(Task directions)
Set down exactly the stretch of lines below that opens at the line containing "staining of renal" and continues through the last line of the entries, and nothing else.

• • • •

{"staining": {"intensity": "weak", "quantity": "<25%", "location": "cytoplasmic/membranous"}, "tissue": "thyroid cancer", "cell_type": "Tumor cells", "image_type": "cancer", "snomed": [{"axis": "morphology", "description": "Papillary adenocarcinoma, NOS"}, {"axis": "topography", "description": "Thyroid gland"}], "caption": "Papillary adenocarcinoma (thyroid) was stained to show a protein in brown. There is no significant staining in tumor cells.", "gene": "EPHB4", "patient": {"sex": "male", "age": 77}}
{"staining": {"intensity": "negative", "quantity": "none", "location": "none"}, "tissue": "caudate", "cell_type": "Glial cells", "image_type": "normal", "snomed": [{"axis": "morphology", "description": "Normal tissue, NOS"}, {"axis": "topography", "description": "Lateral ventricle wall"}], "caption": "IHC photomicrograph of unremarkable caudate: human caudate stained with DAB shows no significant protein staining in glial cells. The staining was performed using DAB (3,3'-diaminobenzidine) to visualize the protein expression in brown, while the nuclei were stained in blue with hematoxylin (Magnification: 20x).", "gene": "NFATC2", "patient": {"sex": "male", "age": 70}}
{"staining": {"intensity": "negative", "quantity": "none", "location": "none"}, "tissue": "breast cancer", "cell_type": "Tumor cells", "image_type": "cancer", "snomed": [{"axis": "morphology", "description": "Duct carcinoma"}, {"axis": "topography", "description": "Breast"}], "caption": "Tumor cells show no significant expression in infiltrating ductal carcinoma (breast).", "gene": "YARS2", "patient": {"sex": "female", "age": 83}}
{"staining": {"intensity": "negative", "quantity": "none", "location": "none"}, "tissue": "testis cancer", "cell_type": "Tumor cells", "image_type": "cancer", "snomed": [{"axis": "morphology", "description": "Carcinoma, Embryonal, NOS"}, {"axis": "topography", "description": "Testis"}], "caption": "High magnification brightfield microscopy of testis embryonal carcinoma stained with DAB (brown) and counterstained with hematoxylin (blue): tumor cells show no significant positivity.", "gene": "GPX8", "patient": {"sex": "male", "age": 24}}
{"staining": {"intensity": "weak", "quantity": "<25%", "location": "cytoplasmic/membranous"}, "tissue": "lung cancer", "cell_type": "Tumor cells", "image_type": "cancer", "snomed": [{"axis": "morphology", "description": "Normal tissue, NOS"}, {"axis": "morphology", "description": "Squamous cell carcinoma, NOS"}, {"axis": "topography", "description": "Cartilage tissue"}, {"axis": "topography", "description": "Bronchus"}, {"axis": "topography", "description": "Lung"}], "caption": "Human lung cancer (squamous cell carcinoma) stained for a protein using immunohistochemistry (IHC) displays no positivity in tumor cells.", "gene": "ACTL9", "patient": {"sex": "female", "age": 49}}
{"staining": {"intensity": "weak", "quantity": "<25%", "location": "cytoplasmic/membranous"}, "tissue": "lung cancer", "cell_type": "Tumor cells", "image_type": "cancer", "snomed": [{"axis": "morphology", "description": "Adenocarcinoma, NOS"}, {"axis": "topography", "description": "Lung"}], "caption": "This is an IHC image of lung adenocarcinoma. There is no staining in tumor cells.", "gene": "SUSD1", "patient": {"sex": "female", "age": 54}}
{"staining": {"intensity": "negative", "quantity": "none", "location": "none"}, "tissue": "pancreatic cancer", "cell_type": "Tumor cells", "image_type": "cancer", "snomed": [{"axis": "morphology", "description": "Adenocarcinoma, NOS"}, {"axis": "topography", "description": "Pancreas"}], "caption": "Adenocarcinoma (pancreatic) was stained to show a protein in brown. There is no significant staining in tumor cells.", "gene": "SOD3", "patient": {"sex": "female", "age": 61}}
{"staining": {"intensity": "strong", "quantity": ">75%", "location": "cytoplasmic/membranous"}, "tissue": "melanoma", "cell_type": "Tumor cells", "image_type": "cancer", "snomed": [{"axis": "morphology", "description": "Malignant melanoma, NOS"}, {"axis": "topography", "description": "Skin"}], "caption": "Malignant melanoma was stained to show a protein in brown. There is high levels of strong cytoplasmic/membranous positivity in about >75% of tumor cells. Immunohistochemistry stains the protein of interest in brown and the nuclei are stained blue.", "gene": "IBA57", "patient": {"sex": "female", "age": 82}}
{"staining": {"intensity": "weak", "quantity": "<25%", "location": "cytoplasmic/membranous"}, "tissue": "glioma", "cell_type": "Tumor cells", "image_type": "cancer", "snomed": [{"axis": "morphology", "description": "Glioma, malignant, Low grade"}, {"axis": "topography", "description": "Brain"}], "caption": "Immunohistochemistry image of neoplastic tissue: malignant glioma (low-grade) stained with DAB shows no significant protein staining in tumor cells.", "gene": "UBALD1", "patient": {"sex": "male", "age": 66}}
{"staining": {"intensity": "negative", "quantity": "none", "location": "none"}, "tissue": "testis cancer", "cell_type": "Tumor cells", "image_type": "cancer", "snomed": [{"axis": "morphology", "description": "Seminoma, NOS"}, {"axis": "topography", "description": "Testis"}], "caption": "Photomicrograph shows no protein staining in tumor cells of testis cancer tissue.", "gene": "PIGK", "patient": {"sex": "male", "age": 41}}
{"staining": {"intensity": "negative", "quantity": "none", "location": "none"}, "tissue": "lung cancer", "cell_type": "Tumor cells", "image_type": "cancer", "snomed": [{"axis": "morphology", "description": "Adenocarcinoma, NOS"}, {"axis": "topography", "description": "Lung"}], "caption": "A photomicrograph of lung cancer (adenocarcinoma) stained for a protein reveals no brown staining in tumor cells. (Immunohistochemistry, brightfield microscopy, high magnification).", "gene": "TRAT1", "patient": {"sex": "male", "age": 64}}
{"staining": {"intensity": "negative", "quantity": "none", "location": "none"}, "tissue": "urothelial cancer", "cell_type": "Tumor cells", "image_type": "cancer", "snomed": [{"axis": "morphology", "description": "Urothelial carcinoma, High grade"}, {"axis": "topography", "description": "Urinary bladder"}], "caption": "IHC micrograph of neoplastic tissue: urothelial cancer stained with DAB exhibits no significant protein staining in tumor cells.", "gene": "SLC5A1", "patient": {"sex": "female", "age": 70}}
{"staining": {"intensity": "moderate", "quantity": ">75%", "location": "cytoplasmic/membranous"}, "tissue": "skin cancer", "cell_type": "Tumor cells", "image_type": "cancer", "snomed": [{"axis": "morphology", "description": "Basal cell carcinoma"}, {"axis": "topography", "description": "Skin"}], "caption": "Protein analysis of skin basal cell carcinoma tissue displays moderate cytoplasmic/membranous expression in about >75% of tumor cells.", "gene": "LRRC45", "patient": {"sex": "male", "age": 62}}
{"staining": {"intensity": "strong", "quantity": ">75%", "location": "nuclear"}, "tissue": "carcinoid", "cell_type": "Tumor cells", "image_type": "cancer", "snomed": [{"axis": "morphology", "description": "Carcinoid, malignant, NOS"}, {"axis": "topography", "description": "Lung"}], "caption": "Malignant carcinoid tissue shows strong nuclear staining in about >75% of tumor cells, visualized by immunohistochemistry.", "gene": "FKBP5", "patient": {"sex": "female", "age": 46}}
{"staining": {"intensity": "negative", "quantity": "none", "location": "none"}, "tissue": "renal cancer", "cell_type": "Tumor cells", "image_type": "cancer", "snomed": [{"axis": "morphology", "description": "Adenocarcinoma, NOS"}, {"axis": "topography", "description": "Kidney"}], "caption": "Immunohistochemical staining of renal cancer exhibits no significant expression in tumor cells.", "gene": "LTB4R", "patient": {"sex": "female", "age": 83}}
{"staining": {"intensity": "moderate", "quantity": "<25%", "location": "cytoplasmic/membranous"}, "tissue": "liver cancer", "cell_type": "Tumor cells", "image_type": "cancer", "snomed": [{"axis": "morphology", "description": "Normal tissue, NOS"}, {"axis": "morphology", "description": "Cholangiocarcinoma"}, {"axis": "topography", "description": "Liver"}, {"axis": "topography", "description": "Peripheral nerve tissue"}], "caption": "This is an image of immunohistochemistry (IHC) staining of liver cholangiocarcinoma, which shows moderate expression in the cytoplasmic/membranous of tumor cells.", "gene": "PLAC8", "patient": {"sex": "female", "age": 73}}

• • • •

(Task output)
{"staining": {"intensity": "negative", "quantity": "none", "location": "none"}, "tissue": "renal cancer", "cell_type": "Tumor cells", "image_type": "cancer", "snomed": [{"axis": "morphology", "description": "Adenocarcinoma, NOS"}, {"axis": "topography", "description": "Kidney"}], "caption": "Immunohistochemical staining of renal cancer exhibits no significant expression in tumor cells.", "gene": "LTB4R", "patient": {"sex": "female", "age": 83}}
{"staining": {"intensity": "moderate", "quantity": "<25%", "location": "cytoplasmic/membranous"}, "tissue": "liver cancer", "cell_type": "Tumor cells", "image_type": "cancer", "snomed": [{"axis": "morphology", "description": "Normal tissue, NOS"}, {"axis": "morphology", "description": "Cholangiocarcinoma"}, {"axis": "topography", "description": "Liver"}, {"axis": "topography", "description": "Peripheral nerve tissue"}], "caption": "This is an image of immunohistochemistry (IHC) staining of liver cholangiocarcinoma, which shows moderate expression in the cytoplasmic/membranous of tumor cells.", "gene": "PLAC8", "patient": {"sex": "female", "age": 73}}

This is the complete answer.